I remember I started it when he was a baby, and I would rock him at night – and I didn’t do this every night – but I would give him a kiss, and rock him in the room, and then lay him down in his crib.

When I was ready to do it, like here’s the kiss, here’s the lay you down, I said, “And I know that when I am older, and when he’s older, I am going to wish I could kiss him one more time. And I am going to wish that I could rock him one more minute.”

I would always kiss him one more time, and rock him one more minute as a favor to my future self. I don’t know, that sounds maybe crazy, but...

Laura: No, it doesn’t! I am tearing up over here.

Emily: Let’s talk about that [laughter].

Raechel: Literally I was cooking dinner in my house the other night and he was away at soccer, and he’s ten. I was feeling sentimental about how he’s not a baby any more. Then I just closed my eyes and I cashed in one of those one last kisses and one last rocks, and I was like, “I am so glad I did that for future me.”

It goes so fast, and so do little favors for your future-self.
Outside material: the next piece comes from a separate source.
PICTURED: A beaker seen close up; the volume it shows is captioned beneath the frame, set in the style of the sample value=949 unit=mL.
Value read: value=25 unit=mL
Give them one last kiss and one more minute of rocking while you can, so you can cash in that later.

Amanda: That’s sweet Raechel.

Laura: Well, I am like a total ball baby over here, thinking about how I need to be doing that [laughs].

Amanda: One in each arm, you can to it. [laughter]

Laura: Yes, exactly! Well, Amanda and Raechel, we just really appreciate your time today. We are just thrilled to have you guys on the show.

We hope everyone goes and checks out all the She Reads Truth resources at shereadstruth.com, as well as please, pick up a copy of this Bible.

You’ll be inspired to read the text just because it is so beautiful. Of course it is more than that, the Word of God is living and active. This Bible is not only beautiful, but will also profoundly impact your life.

Thank you ladies for being on the show, we truly appreciate it.

Raechel: Thanks for having us.

Amanda: Thanks for having us. Good to talk to you guys.